A Day in the Life of a Language and Culture Assistant

Authored by:
Dana H.

Dana H.

    Not every day is the same here in Madrid. There are new faces, new cities, new countries. Different skills are learned and fresh challenges are faced. Each day I am growing and adapting and seeing things in a new light. My weekdays are pretty busy but I try to keep to a solid routine in order to keep my head clear. Everyone’s experience as a language assistant will vary, but let me tell you how an average Thursday looks for me.

    I wake up at 7:30. Luckily none of my roommates have early classes so I can get ready in peace in the morning and don’t have to wait for the bathroom. I make my coffee and fry up some eggs or microwave a pre-made Spanish tortilla that I bought at Lidl. I’ll usually pack my lunch so I don’t have to buy it or come home during my break. I get dressed, do my makeup and hair, and head out the door.

    I am the luckiest language assistant I know because my school is a glorious 15-minute walk from my house. On my walk I see the same old man on a bicycle approximately two minutes after I leave my apartment and the same dad pulling his child on a scooter approximately five minutes before I get to my school. Every day my schedule is different but on Thursdays at 9:00 I head to one of my sixth grade classes for the first two periods.

    Sixth graders are some of my favorite kids because they’re smart enough to have full conversations with you but still young and awkward enough to not terrify you. With this class I usually go out in the hall with groups of two and play an English board game with them or do activities like have them compare two pictures to find the differences.

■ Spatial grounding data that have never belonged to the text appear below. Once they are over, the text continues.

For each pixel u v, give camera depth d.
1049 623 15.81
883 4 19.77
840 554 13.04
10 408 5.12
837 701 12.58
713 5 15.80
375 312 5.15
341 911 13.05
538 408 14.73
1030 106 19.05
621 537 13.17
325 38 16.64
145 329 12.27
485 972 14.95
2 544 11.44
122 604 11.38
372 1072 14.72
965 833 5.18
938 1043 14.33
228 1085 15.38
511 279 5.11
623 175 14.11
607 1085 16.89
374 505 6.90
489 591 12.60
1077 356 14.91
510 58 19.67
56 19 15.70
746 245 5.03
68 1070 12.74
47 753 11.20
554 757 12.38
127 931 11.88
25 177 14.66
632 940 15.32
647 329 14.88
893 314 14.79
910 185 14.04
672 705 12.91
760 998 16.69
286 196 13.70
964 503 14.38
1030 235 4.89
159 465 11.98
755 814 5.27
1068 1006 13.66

    At 10:30 I go down to the teachers lounge for coffee and snacks. Snacks usually include bread with some form of meat or cheese, cookies, and fruit. All seven of us auxiliares sit at one table and chat for a half hour.

    At 11:00 I go to one of my fourth grade classes. This group of fourth graders happen to be a particularly rambunctious group of monsters that I was moderately terrified of at first because the first twenty minutes of class were usually devoted to getting them to sit down and be quiet. However, as I get to know them individually, I’m beginning to love them. Last class a group of them begged me to sit with them, and as we all know, having a group of Spanish fourth graders ask you to sit with them is the ultimate compliment.

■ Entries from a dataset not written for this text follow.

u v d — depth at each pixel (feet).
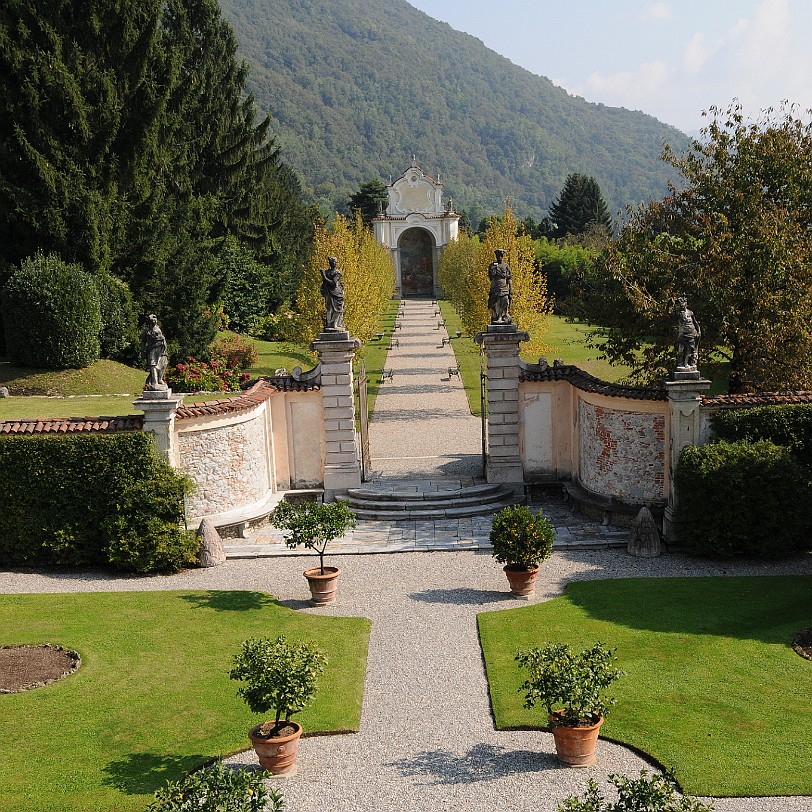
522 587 64.28
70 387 126.21
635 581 66.90
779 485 70.44
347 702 49.08
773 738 43.70
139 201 144.87
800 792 39.32
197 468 78.74
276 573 71.67
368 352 218.59
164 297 147.02
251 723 46.68
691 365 74.64
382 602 64.39
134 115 141.18
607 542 75.56
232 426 81.25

    With this group I may go out in the hall and quiz them on the natural science chapter they’re learning. Usually they’re so hyper that I have to make it a little exciting to get them involved before they end up all yelling at each other in Spanish.

    “Quick! Adrián just burnt his hand on the stove! What do we do??” I’ll shout at them as we review the health and illnesses chapter.

    The others will start jumping around excitedly.

    “Ehh— Water! Cold water!”

    At 11:45 I have another group of sixth graders. These are one of my favorite groups because I have them three times a week so I memorized all their names long ago and know them better than I do any of my other classes. I do whatever their teacher asks me to do with them, from reading instructions to the whole class in English so they can “hear a nice American accent,” to taking them to the hall to chat in order to prepare them for their final oral exam.

    Last class they were going over the sexual reproduction unit for science and as soon as I walked into the room, the teacher asked the class, “now who would like to go out into the hall and talk with Dana about penises and vaginas?” to which several sixth grade boys raised their hands.

    At 12:30 I have a two hour lunch break. On Mondays and Wednesdays I’ll either go home or get lunch with my coworkers, but on Tuesdays and Thursdays I want these long breaks to be productive so I meet my Spanish tutor at a cafe down the street. She prepares very helpful lessons for me and it’s a nice way to break up a day of speaking only in English.

At 2:30 I go back to the same sixth grade class and then at 3:15 my school day is over. It’s always a little sad to leave my goobers for the weekend but I will see them on Tuesday!

    If I’m feeling extra productive and have already finished my lesson planning for that night, I’ll go home and change and then head to the gym, which is just a six minute walk from my apartment. I’ll exercise, come home and shower, and then head to my tutoring lesson at 5:30. I tutor a six-year old and an eight-year old from 6:00 p.m- 8:00 p.m.

    When I return home, I make myself a late dinner (late for me, average for Spanish people) and either head to bed, meet a friend for drinks, or head to a friend’s house for a movie night.

    Life here is exactly the amount of routine that gives you comfort and allows you to grow while still having opportunity for adventure and spontaneity. It can be as relaxing, comfortable, or exciting as you want! I know every language assistant’s day is different from mine and this experience really is what you make it. I’m trying to make the most of each day here in Madrid.